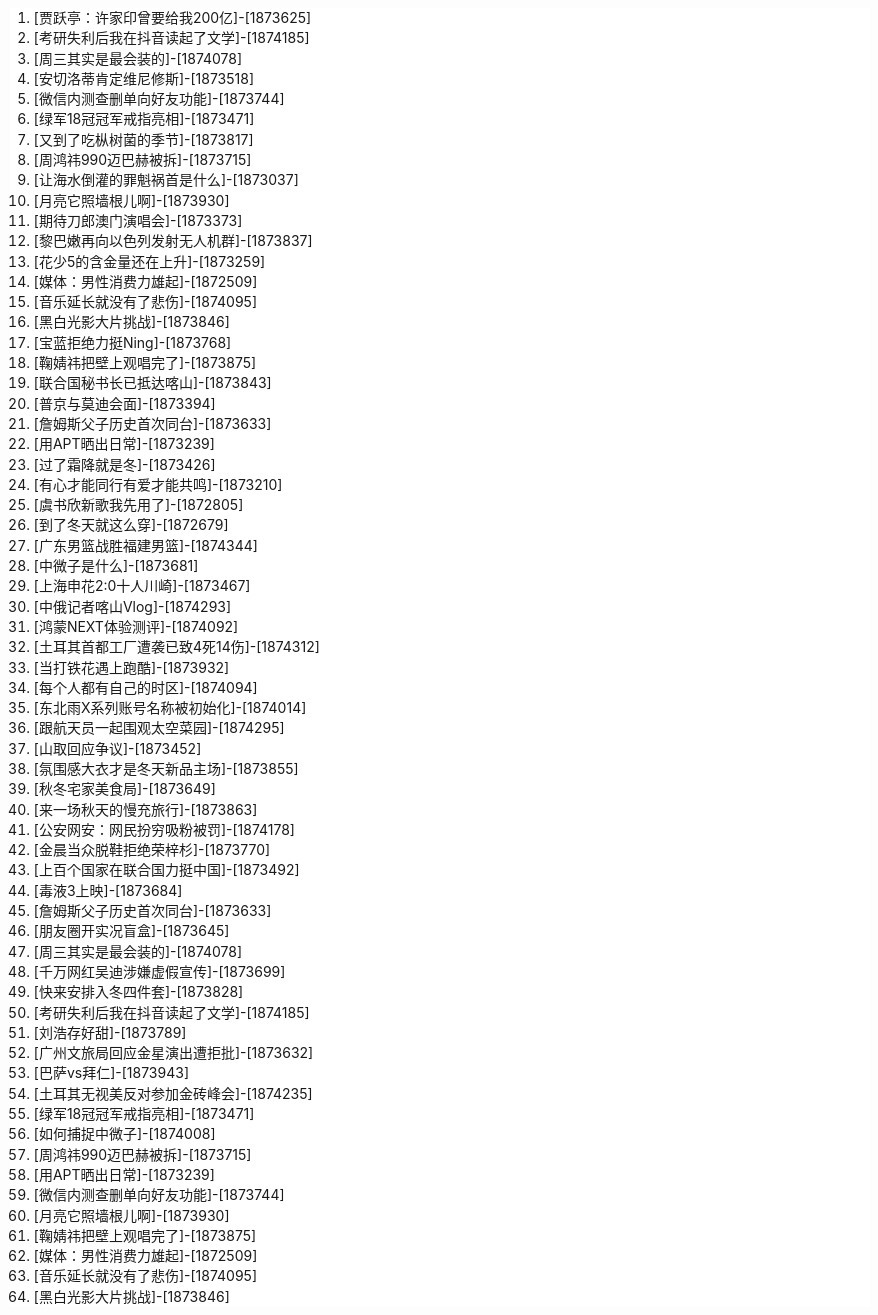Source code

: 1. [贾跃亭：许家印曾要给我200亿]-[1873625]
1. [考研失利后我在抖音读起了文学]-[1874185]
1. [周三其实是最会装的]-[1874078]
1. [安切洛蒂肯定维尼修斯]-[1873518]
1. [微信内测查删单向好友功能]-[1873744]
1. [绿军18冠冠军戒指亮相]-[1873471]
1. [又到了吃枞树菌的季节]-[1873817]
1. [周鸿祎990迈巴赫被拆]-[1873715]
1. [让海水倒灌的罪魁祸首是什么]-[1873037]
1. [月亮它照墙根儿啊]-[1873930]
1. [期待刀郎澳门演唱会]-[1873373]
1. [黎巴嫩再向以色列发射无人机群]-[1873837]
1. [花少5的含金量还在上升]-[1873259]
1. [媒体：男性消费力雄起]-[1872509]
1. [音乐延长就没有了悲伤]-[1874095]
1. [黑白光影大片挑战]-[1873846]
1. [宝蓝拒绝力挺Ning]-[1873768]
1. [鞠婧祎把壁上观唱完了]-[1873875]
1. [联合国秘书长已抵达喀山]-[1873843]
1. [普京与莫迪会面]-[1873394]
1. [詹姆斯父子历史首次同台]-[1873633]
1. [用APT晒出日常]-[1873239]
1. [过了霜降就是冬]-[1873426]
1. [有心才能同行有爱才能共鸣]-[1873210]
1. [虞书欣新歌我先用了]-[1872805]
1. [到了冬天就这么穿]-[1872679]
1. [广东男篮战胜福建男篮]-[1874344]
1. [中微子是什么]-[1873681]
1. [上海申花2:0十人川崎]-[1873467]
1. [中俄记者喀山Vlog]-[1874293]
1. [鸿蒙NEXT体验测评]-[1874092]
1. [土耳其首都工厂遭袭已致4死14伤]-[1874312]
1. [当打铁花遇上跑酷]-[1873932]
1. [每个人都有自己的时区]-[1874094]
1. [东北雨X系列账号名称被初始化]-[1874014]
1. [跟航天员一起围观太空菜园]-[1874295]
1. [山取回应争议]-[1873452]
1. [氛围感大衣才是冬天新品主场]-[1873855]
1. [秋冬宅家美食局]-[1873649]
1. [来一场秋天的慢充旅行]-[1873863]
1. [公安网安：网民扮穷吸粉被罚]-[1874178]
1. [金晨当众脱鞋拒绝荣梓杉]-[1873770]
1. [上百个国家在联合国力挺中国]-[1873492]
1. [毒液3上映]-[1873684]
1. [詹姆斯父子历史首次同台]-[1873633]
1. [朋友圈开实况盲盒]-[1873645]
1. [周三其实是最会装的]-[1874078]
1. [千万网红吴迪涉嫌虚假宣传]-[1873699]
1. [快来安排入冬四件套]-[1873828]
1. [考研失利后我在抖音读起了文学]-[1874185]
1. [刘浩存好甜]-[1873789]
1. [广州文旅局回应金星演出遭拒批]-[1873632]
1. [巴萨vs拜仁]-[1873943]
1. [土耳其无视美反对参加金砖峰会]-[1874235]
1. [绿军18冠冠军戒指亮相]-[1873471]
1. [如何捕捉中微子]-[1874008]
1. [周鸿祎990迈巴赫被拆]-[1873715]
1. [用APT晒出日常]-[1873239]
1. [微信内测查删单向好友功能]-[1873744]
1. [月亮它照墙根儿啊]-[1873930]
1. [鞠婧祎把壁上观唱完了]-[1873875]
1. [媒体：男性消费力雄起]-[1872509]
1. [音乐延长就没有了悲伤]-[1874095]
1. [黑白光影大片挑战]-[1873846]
==*==
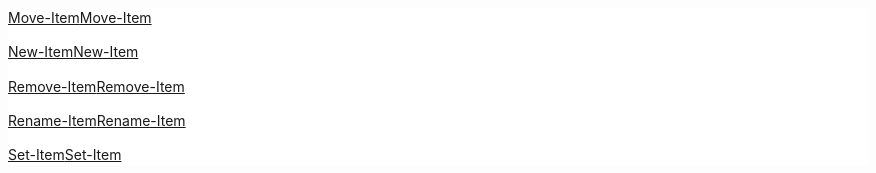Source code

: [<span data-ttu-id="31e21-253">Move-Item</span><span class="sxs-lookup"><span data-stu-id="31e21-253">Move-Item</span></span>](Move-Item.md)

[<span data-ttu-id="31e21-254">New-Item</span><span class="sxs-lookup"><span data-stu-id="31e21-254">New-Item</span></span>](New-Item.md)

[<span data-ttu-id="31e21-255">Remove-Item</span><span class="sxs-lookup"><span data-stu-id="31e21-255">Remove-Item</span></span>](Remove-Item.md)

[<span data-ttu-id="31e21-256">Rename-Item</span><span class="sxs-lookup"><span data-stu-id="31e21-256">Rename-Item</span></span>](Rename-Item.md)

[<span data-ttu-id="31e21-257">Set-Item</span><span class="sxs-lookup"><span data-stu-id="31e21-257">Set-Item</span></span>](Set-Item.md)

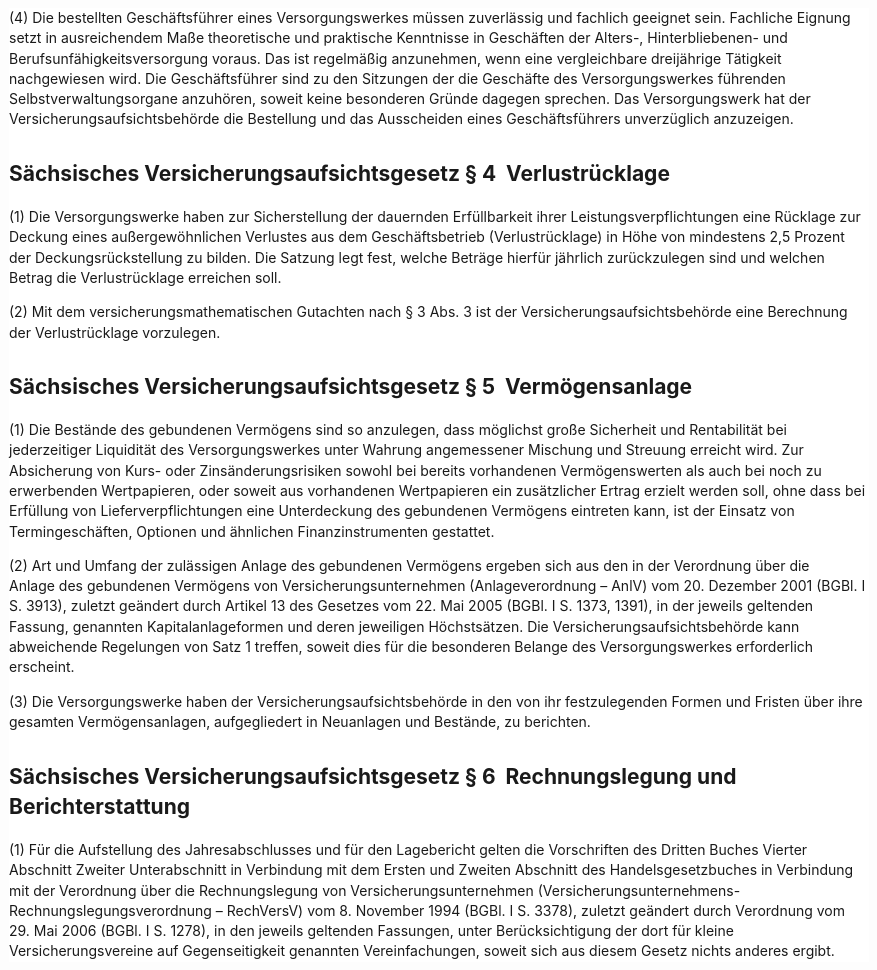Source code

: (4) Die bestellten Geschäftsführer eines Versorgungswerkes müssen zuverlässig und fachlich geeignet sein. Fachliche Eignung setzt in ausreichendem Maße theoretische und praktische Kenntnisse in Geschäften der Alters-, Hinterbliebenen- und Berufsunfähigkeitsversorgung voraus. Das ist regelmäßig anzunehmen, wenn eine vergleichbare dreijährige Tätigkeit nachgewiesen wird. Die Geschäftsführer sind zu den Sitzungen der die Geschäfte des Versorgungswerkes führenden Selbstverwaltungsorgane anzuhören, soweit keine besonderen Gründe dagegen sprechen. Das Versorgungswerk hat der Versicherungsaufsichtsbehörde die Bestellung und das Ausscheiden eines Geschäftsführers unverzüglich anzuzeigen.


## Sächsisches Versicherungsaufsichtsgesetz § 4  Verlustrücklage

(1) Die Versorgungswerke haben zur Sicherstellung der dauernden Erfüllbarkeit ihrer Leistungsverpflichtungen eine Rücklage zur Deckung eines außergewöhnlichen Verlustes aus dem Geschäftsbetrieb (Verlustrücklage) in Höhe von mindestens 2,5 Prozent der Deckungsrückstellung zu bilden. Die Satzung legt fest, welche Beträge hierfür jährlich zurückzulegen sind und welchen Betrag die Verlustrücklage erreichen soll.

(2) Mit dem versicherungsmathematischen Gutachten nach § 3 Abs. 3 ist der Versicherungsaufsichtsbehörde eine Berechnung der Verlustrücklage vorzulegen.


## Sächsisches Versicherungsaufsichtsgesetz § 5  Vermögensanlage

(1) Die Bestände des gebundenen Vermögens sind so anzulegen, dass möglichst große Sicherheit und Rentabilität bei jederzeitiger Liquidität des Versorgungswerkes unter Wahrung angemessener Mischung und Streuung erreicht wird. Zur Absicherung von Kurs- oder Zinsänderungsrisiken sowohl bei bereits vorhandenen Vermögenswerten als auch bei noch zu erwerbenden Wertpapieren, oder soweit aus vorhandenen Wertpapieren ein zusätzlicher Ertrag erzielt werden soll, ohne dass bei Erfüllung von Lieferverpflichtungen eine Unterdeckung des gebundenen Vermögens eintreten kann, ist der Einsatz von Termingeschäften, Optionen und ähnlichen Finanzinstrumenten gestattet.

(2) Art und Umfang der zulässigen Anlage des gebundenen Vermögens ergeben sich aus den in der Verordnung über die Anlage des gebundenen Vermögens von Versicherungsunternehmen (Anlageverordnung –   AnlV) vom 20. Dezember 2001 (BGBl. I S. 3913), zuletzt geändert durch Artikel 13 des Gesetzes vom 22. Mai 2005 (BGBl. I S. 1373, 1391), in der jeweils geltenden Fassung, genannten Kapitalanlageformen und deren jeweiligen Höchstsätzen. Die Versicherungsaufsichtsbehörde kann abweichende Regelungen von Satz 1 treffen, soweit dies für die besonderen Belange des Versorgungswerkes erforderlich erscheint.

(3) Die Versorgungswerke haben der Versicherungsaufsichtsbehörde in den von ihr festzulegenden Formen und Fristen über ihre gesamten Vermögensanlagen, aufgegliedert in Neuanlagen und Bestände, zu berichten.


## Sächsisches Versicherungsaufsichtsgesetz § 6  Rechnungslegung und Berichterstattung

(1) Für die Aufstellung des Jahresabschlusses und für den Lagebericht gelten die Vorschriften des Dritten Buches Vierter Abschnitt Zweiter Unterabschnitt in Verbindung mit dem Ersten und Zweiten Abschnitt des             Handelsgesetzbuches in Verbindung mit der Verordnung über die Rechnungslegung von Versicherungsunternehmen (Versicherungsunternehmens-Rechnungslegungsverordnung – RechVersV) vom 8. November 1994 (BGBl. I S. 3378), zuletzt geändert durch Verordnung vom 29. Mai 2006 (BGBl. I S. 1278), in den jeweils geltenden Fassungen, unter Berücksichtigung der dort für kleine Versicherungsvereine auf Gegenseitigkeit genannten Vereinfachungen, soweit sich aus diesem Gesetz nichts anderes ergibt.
==*==
- _ABOUT THIS TASK_
Rewrite the lines starting with the line that contains "(1) Die Bestände" and going on through the line that contains "(2) Art und", replacing "Versorgungswerkes" with "Versorgungsträgers" and leaving everything else unchanged.

- _ANSWER TO THE PROBLEM_
(1) Die Bestände des gebundenen Vermögens sind so anzulegen, dass möglichst große Sicherheit und Rentabilität bei jederzeitiger Liquidität des Versorgungsträgers unter Wahrung angemessener Mischung und Streuung erreicht wird. Zur Absicherung von Kurs- oder Zinsänderungsrisiken sowohl bei bereits vorhandenen Vermögenswerten als auch bei noch zu erwerbenden Wertpapieren, oder soweit aus vorhandenen Wertpapieren ein zusätzlicher Ertrag erzielt werden soll, ohne dass bei Erfüllung von Lieferverpflichtungen eine Unterdeckung des gebundenen Vermögens eintreten kann, ist der Einsatz von Termingeschäften, Optionen und ähnlichen Finanzinstrumenten gestattet.

(2) Art und Umfang der zulässigen Anlage des gebundenen Vermögens ergeben sich aus den in der Verordnung über die Anlage des gebundenen Vermögens von Versicherungsunternehmen (Anlageverordnung –   AnlV) vom 20. Dezember 2001 (BGBl. I S. 3913), zuletzt geändert durch Artikel 13 des Gesetzes vom 22. Mai 2005 (BGBl. I S. 1373, 1391), in der jeweils geltenden Fassung, genannten Kapitalanlageformen und deren jeweiligen Höchstsätzen. Die Versicherungsaufsichtsbehörde kann abweichende Regelungen von Satz 1 treffen, soweit dies für die besonderen Belange des Versorgungsträgers erforderlich erscheint.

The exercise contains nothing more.